• [TRY IT] Your answer should hold each line of the material that contains the word "Васильева".

- - - -

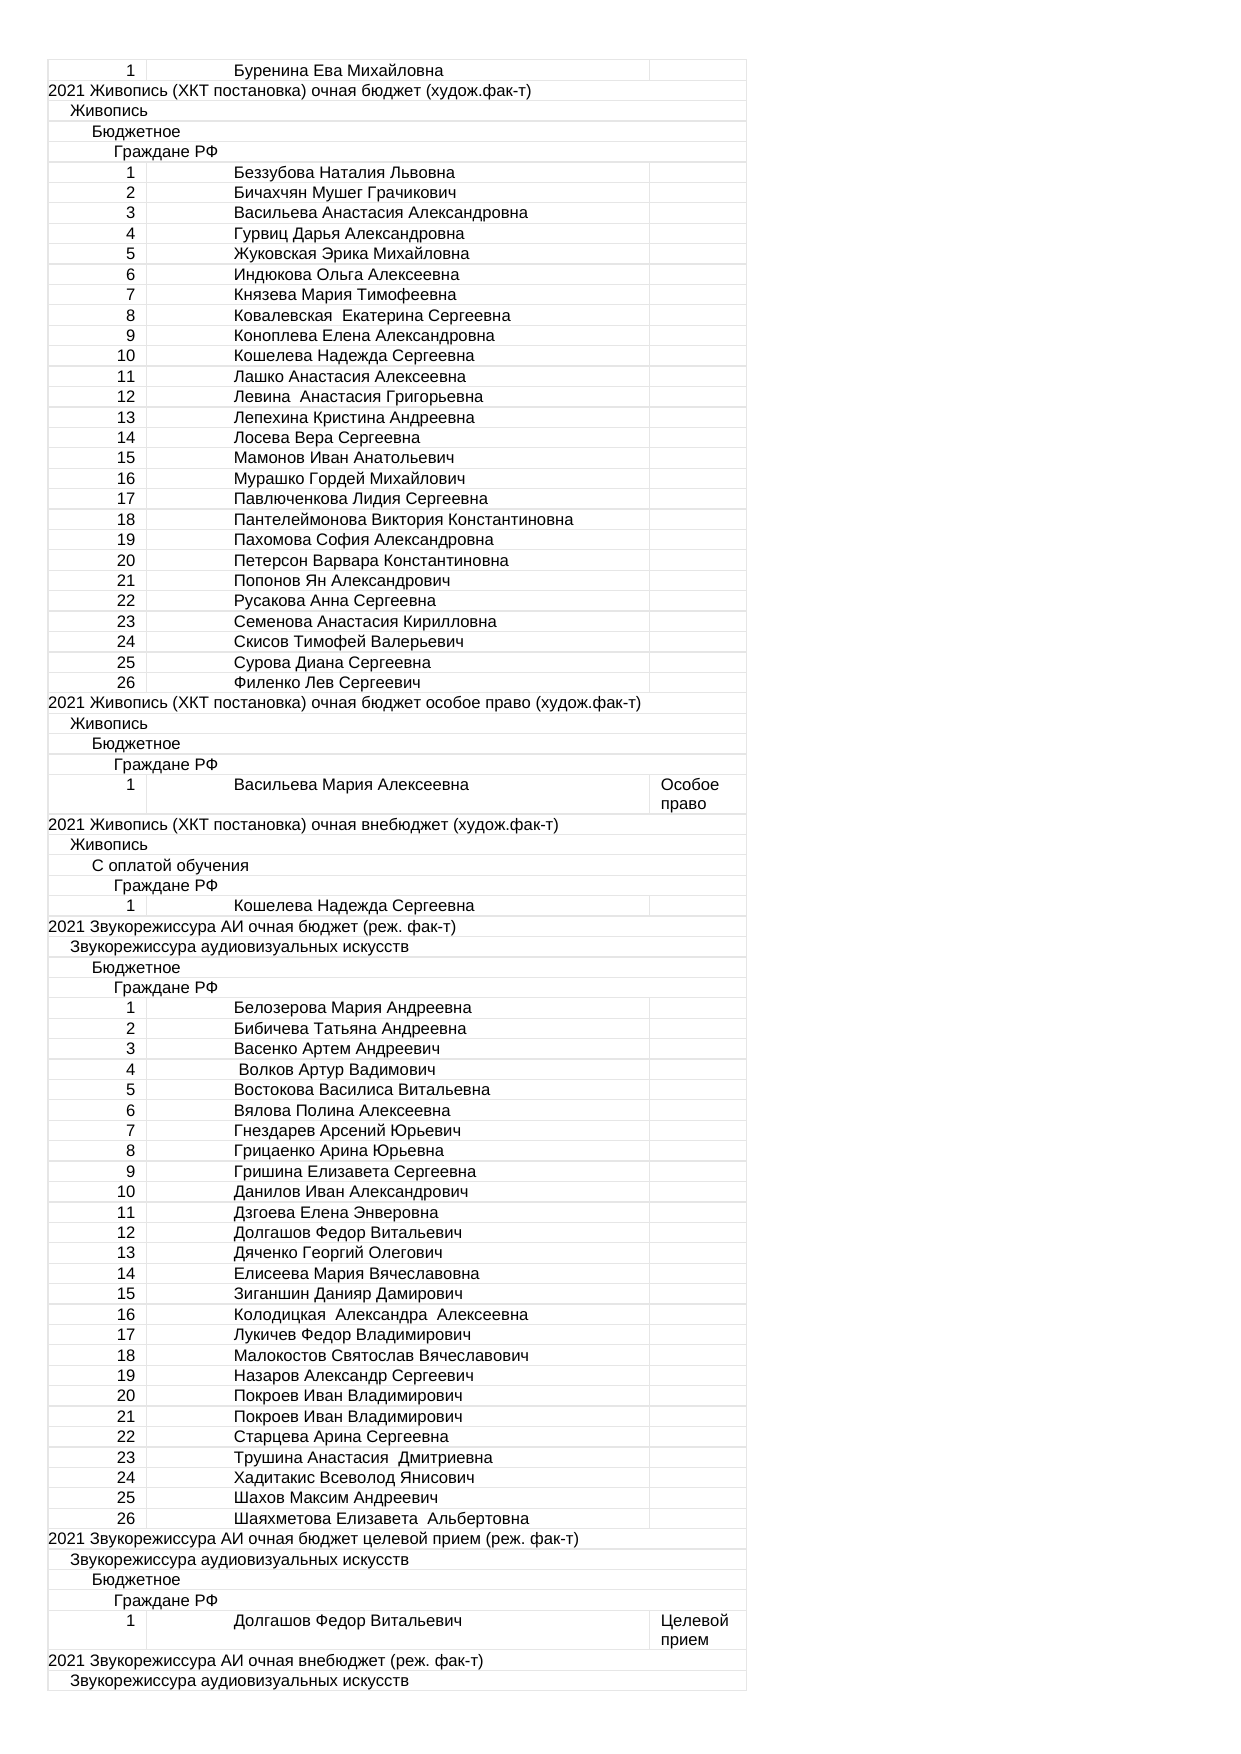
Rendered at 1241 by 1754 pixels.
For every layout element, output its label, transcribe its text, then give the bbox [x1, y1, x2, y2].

table_cell 16 [49, 1305, 146, 1324]
table_cell Вялова Полина Алексеевна [147, 1100, 649, 1119]
table_cell Семенова Анастасия Кирилловна [147, 612, 649, 631]
table_cell Целевой прием [650, 1611, 746, 1649]
table_cell Белозерова Мария Андреевна [147, 998, 649, 1017]
table_cell [650, 1060, 746, 1079]
table_cell 10 [49, 1182, 146, 1201]
table_cell [650, 1427, 746, 1446]
table_cell Бюджетное [49, 122, 746, 141]
table_cell 17 [49, 489, 146, 508]
table_cell Гнездарев Арсений Юрьевич [147, 1121, 649, 1140]
table_cell 16 [49, 469, 146, 488]
table_cell Долгашов Федор Витальевич [147, 1223, 649, 1242]
table_cell Дяченко Георгий Олегович [147, 1243, 649, 1262]
table_cell [650, 1141, 746, 1160]
table_cell 19 [49, 1366, 146, 1385]
table_cell 2 [49, 183, 146, 202]
table_cell [650, 673, 746, 692]
table_cell [650, 1162, 746, 1181]
table_cell [650, 224, 746, 243]
table_cell Назаров Александр Сергеевич [147, 1366, 649, 1385]
table_cell Васенко Артем Андреевич [147, 1039, 649, 1058]
table_cell 24 [49, 1468, 146, 1487]
table_cell 9 [49, 1162, 146, 1181]
table_cell Живопись [49, 714, 746, 733]
table_cell 13 [49, 408, 146, 427]
table_cell 8 [49, 305, 146, 324]
table_cell [650, 163, 746, 182]
table_cell 23 [49, 612, 146, 631]
table_cell Сурова Диана Сергеевна [147, 653, 649, 672]
table_cell Коноплева Елена Александровна [147, 326, 649, 345]
table_cell Шахов Максим Андреевич [147, 1488, 649, 1507]
table_cell [650, 60, 746, 79]
table_cell 1 [49, 896, 146, 915]
table_cell [650, 1223, 746, 1242]
table_cell [650, 285, 746, 304]
table_cell 11 [49, 1203, 146, 1222]
table_cell Жуковская Эрика Михайловна [147, 244, 649, 263]
table_cell [650, 1325, 746, 1344]
table_cell [650, 183, 746, 202]
table_cell Русакова Анна Сергеевна [147, 591, 649, 610]
table_cell Лепехина Кристина Андреевна [147, 408, 649, 427]
table_cell [650, 469, 746, 488]
table_cell Князева Мария Тимофеевна [147, 285, 649, 304]
table_cell С оплатой обучения [49, 855, 746, 874]
table_cell 24 [49, 632, 146, 651]
table_cell 15 [49, 448, 146, 467]
table_cell 2021 Звукорежиссура АИ очная внебюджет (реж. фак-т) [49, 1650, 746, 1669]
table_cell 22 [49, 1427, 146, 1446]
table_cell 21 [49, 1407, 146, 1426]
table_cell 6 [49, 1100, 146, 1119]
table_cell Мурашко Гордей Михайлович [147, 469, 649, 488]
table_cell 13 [49, 1243, 146, 1262]
table_cell 2021 Живопись (ХКТ постановка) очная бюджет (худож.фак-т) [49, 81, 746, 100]
table_cell Граждане РФ [49, 1590, 746, 1609]
table_cell [650, 1407, 746, 1426]
table_cell Бюджетное [49, 958, 746, 977]
table_cell Кошелева Надежда Сергеевна [147, 346, 649, 365]
table_cell 21 [49, 571, 146, 590]
table_cell [650, 612, 746, 631]
table_cell Бибичева Татьяна Андреевна [147, 1019, 649, 1038]
table_cell 7 [49, 285, 146, 304]
table_cell 4 [49, 224, 146, 243]
table_cell Бичахчян Мушег Грачикович [147, 183, 649, 202]
table_cell [650, 326, 746, 345]
table_cell 18 [49, 510, 146, 529]
table_cell Живопись [49, 835, 746, 854]
table_cell Мамонов Иван Анатольевич [147, 448, 649, 467]
table_cell [650, 346, 746, 365]
table_cell [650, 448, 746, 467]
table_cell 5 [49, 244, 146, 263]
table_cell Лашко Анастасия Алексеевна [147, 367, 649, 386]
table_cell [650, 1509, 746, 1528]
table_cell 15 [49, 1284, 146, 1303]
table_cell 14 [49, 1264, 146, 1283]
table_cell [650, 530, 746, 549]
table_cell 3 [49, 203, 146, 222]
table_cell 9 [49, 326, 146, 345]
table_cell 1 [49, 1611, 146, 1649]
table_cell Филенко Лев Сергеевич [147, 673, 649, 692]
table_cell 3 [49, 1039, 146, 1058]
table_cell Ковалевская Екатерина Сергеевна [147, 305, 649, 324]
table_cell 12 [49, 387, 146, 406]
table_cell [650, 1243, 746, 1262]
table_cell Востокова Василиса Витальевна [147, 1080, 649, 1099]
table_cell [650, 387, 746, 406]
table_cell Звукорежиссура аудиовизуальных искусств [49, 937, 746, 956]
table_cell [650, 1305, 746, 1324]
table_cell Бюджетное [49, 734, 746, 753]
table_cell Трушина Анастасия Дмитриевна [147, 1448, 649, 1467]
table_cell Покроев Иван Владимирович [147, 1386, 649, 1405]
table_cell 6 [49, 265, 146, 284]
table_cell 2021 Звукорежиссура АИ очная бюджет целевой прием (реж. фак-т) [49, 1529, 746, 1548]
table_cell 14 [49, 428, 146, 447]
table_cell Долгашов Федор Витальевич [147, 1611, 649, 1649]
table_cell 10 [49, 346, 146, 365]
table_cell 26 [49, 673, 146, 692]
table_cell Дзгоева Елена Энверовна [147, 1203, 649, 1222]
table_cell Грицаенко Арина Юрьевна [147, 1141, 649, 1160]
table_cell Шаяхметова Елизавета Альбертовна [147, 1509, 649, 1528]
table_cell 25 [49, 653, 146, 672]
table_cell Граждане РФ [49, 876, 746, 895]
table_cell [650, 1488, 746, 1507]
table_cell Граждане РФ [49, 142, 746, 161]
table_cell 8 [49, 1141, 146, 1160]
table_cell [650, 632, 746, 651]
table_cell [650, 1386, 746, 1405]
table_cell [650, 1345, 746, 1364]
table_cell Малокостов Святослав Вячеславович [147, 1345, 649, 1364]
table_cell [650, 591, 746, 610]
table_cell Колодицкая Александра Алексеевна [147, 1305, 649, 1324]
table_cell [650, 1203, 746, 1222]
table_cell 5 [49, 1080, 146, 1099]
table_cell 4 [49, 1060, 146, 1079]
table_cell Скисов Тимофей Валерьевич [147, 632, 649, 651]
table_cell Елисеева Мария Вячеславовна [147, 1264, 649, 1283]
table_cell [650, 571, 746, 590]
table_cell [650, 998, 746, 1017]
table_cell Живопись [49, 101, 746, 120]
table_cell [650, 1100, 746, 1119]
table_cell Пахомова София Александровна [147, 530, 649, 549]
table_cell Левина Анастасия Григорьевна [147, 387, 649, 406]
table_cell [650, 896, 746, 915]
table_cell Покроев Иван Владимирович [147, 1407, 649, 1426]
table_cell 1 [49, 775, 146, 813]
table_cell 2021 Звукорежиссура АИ очная бюджет (реж. фак-т) [49, 917, 746, 936]
table_cell 17 [49, 1325, 146, 1344]
table_cell Зиганшин Данияр Дамирович [147, 1284, 649, 1303]
table_cell [650, 1264, 746, 1283]
table_cell 1 [49, 163, 146, 182]
table_cell 18 [49, 1345, 146, 1364]
table_cell 2 [49, 1019, 146, 1038]
table_cell [650, 408, 746, 427]
table_cell 26 [49, 1509, 146, 1528]
table_cell 1 [49, 60, 146, 79]
table_cell Волков Артур Вадимович [147, 1060, 649, 1079]
table_cell [650, 1448, 746, 1467]
table_cell 2021 Живопись (ХКТ постановка) очная бюджет особое право (худож.фак-т) [49, 693, 746, 712]
table_cell [650, 1039, 746, 1058]
table_cell Индюкова Ольга Алексеевна [147, 265, 649, 284]
table_cell [650, 510, 746, 529]
table_cell [650, 1182, 746, 1201]
table_cell Буренина Ева Михайловна [147, 60, 649, 79]
table_cell 12 [49, 1223, 146, 1242]
table_cell Гурвиц Дарья Александровна [147, 224, 649, 243]
table_cell 19 [49, 530, 146, 549]
table_cell 11 [49, 367, 146, 386]
table_cell [650, 653, 746, 672]
table_cell [650, 1366, 746, 1385]
table_cell [650, 265, 746, 284]
table_cell Бюджетное [49, 1570, 746, 1589]
table_cell [650, 1121, 746, 1140]
table_cell Гришина Елизавета Сергеевна [147, 1162, 649, 1181]
table_cell [650, 203, 746, 222]
table_cell Петерсон Варвара Константиновна [147, 550, 649, 569]
table_cell 1 [49, 998, 146, 1017]
table_cell 23 [49, 1448, 146, 1467]
table_cell Лосева Вера Сергеевна [147, 428, 649, 447]
table_cell [650, 1284, 746, 1303]
table_cell [650, 244, 746, 263]
table_cell Хадитакис Всеволод Янисович [147, 1468, 649, 1487]
table_cell [650, 305, 746, 324]
table_cell Лукичев Федор Владимирович [147, 1325, 649, 1344]
table_cell [650, 1019, 746, 1038]
table_cell [650, 489, 746, 508]
table_cell Павлюченкова Лидия Сергеевна [147, 489, 649, 508]
table_cell Старцева Арина Сергеевна [147, 1427, 649, 1446]
table_cell 7 [49, 1121, 146, 1140]
table_cell Васильева Анастасия Александровна [147, 203, 649, 222]
table_cell 20 [49, 550, 146, 569]
table_cell Кошелева Надежда Сергеевна [147, 896, 649, 915]
table_cell Данилов Иван Александрович [147, 1182, 649, 1201]
table_cell Пантелеймонова Виктория Константиновна [147, 510, 649, 529]
table_cell Звукорежиссура аудиовизуальных искусств [49, 1671, 746, 1690]
table_cell Граждане РФ [49, 755, 746, 774]
table_cell [650, 367, 746, 386]
table_cell [650, 1080, 746, 1099]
table_cell [650, 550, 746, 569]
table_cell 22 [49, 591, 146, 610]
table_cell 25 [49, 1488, 146, 1507]
table_cell Васильева Мария Алексеевна [147, 775, 649, 813]
table_cell 2021 Живопись (ХКТ постановка) очная внебюджет (худож.фак-т) [49, 815, 746, 834]
table_cell Граждане РФ [49, 978, 746, 997]
table_cell Попонов Ян Александрович [147, 571, 649, 590]
table_cell Беззубова Наталия Львовна [147, 163, 649, 182]
table_cell Особое право [650, 775, 746, 813]
table_cell 20 [49, 1386, 146, 1405]
table_cell [650, 428, 746, 447]
table_cell [650, 1468, 746, 1487]
table_cell Звукорежиссура аудиовизуальных искусств [49, 1550, 746, 1569]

- - - -

• [RESPONSE TO THE EXERCISE]
table_cell Васильева Анастасия Александровна [147, 203, 649, 222]
table_cell Васильева Мария Алексеевна [147, 775, 649, 813]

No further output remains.